My reaction was that I didn’t want to.

Of course, I’m doing it anyway, here in this column and next week when we pop out The Spectacle. But I go reluctantly.

Why? Well, as regular readers of this column know, Mike is a personal friend of mine. He has been for a long time. I know him to be a very good conservative, one of the best in Congress. He’s a man of principle and, if he had the means to truly make policy, he would be very much be the revivalist figure America needs in leadership.

And I can say this out of far more than mere personal feeling. Because, as regular readers of this column know, Mike Johnson wrote the foreword to my book The Revivalist Manifesto: How Patriots Can Win The Next American Era. That was well before he became House speaker. And, after he won the speakership, CNN used my book to trash Mike Johnson as a friend of racists, homophobes, and conspiracy theorists (like me, apparently).

Which ended up selling a lot of copies of The Revivalist Manifesto.

The point being that Johnson believes not just in trying to preserve our corrupt status quo but in bringing back an America that was prosperous, successful, sustainable, and dominant on the global stage. I believe this, and I believe it’s borne out in his words and, when he’s able, his deeds.

But the “when he’s able” part of this is the rub. And it’s why I know I’ll be accused of shilling for Mike when I write or talk about him in a supportive way, and that’s why I’m reluctant to address this subject.

It’s impossible to be an effective speaker of the House when you have a majority as small as Mike Johnson’s majority is. Utterly impossible.

I noted this at The Hayride on Thursday after a bill to renew the Foreign Intelligence Surveillance Act failed due to conservative opposition, which was seen as a blow to Johnson:

A Speaker’s job is to make a majority, particularly on “must-pass” bills like the federal appropriations instruments.

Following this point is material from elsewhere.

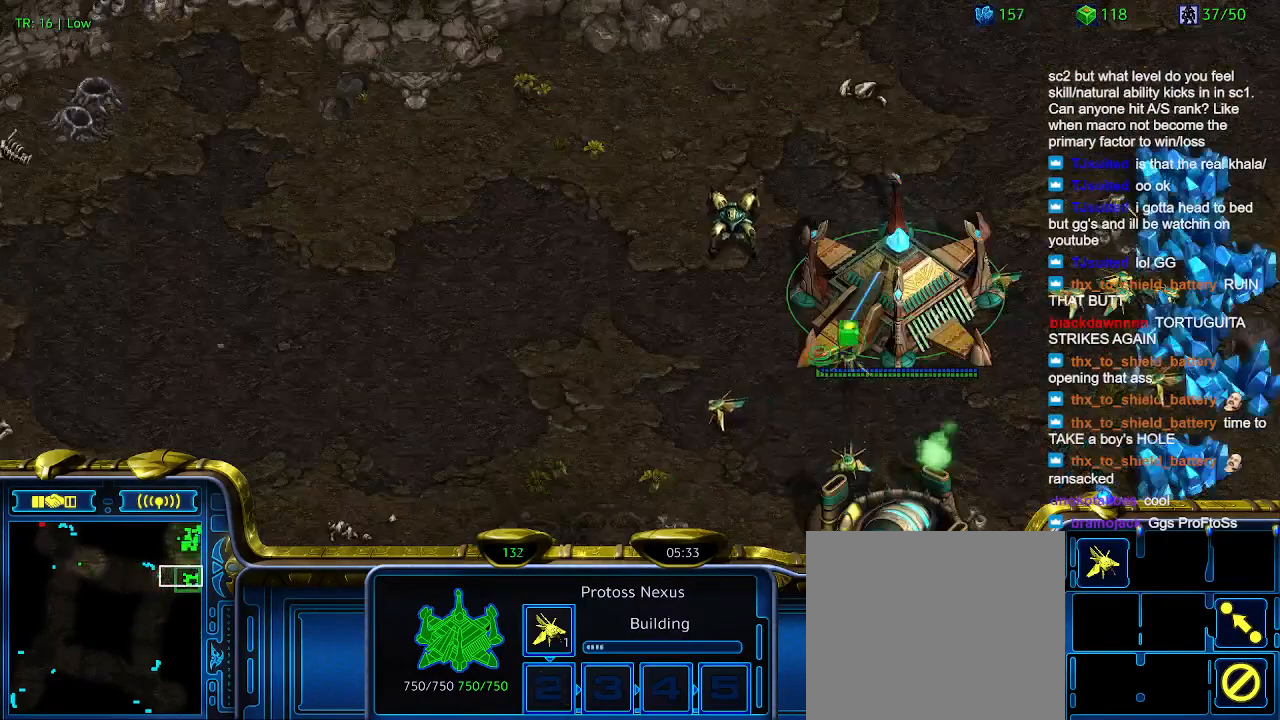
{"keys": [], "events": []}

Arguably, the FISA renewal is such a bill.

Johnson has members of his caucus who are either RINOs or who represent swing districts. It’s hard to get them to come aboard for strong conservative reforms, for a couple of reasions: first, any such reforms are dead on arrival in the Democrat-dominated Senate, not to mention they’d be vetoed by Joe Biden if they made it that far. For those congressmen, there’s nothing but downside to voting for those reforms: they aren’t going to be making policy, so they’re not actually changing anything, plus they’re now going to get attacked by Democrat special interest groups for having backed those reforms.

In a House majority with 240 members, let’s say, Johnson could simply excuse a few of those members to vote with the Democrats because he could bleed some votes and still pass the bill. He doesn’t have that freedom now.

This means that Mike Johnson isn’t in the business of passing conservative legislation. He’s reduced to trying to pass moderate legislation because it’s a better alternative than passing leftist legislation – or passing nothing and getting trashed for grinding the House of Representatives down into dysfunction.

Most conservatives would be perfectly happy to see the latter – including the grand spectacle of a government shutdown. The problem is, we’re not in the majority with such an opinion. Generally, voters think government shutdowns are a sign of incompetent governance and they generate negative political results.

Which Johnson can’t afford, because virtually any sort of Democrat success in November will make Hakeem Jeffries the House Speaker. And as it stands, Marjorie Taylor Greene has a motion to vacate the chair hanging over Johnson’s head on the right, so he could lose his speakership in one of two ways.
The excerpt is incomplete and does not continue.